SE,
I've been mulling over the following problem, which involves using Riemann sums to evaluate
$\int_{0}^1 (x^4+\cos(x)) dx$
And I am a little stuck. Here is my attempt at a solution: I've put the step numbers in for reference
I would really appreciate some guidance - I feel like I am at the cusp of a solution.
Your work is correct through most of the steps.
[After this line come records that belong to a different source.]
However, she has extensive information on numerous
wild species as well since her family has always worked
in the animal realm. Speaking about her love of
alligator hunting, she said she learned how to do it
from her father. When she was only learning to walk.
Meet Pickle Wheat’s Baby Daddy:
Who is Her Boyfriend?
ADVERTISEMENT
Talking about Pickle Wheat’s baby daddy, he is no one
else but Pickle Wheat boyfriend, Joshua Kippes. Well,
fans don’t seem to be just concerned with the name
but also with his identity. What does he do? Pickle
The following should help you finish.
$$\begin{align}\frac{1}{n}\sum_{i=1}^n\cos\left(\frac{i}{n}\right) &= \frac{\sin\left(\frac{n}{2}\frac{1}{n}\right)\cos\left(\frac{n+1}{2}\frac{1}{n}\right)}{n\sin\left(\frac{1}{2}\frac{1}{n}\right)} \\ &= \frac{2\sin\left(\frac{1}{2}\right)\cos\left(\frac{1}{2}+\frac{1}{2n}\right)}{2n\sin\left(\frac{1}{2n}\right)} \end{align}$$
Since,
$$\lim_{n \to \infty} 2n\sin\left(\frac{1}{2n}\right)= \lim_{n \to \infty} \frac{\sin\left(\frac{1}{2n}\right)}{\frac{1}{2n}} = 1,$$
you can conclude
$$\lim_{n \to \infty}\frac{1}{n}\sum_{i=1}^n\cos\left(\frac{i}{n}\right) = 2 \sin(1/2)\cos(1/2) = \sin(1).$$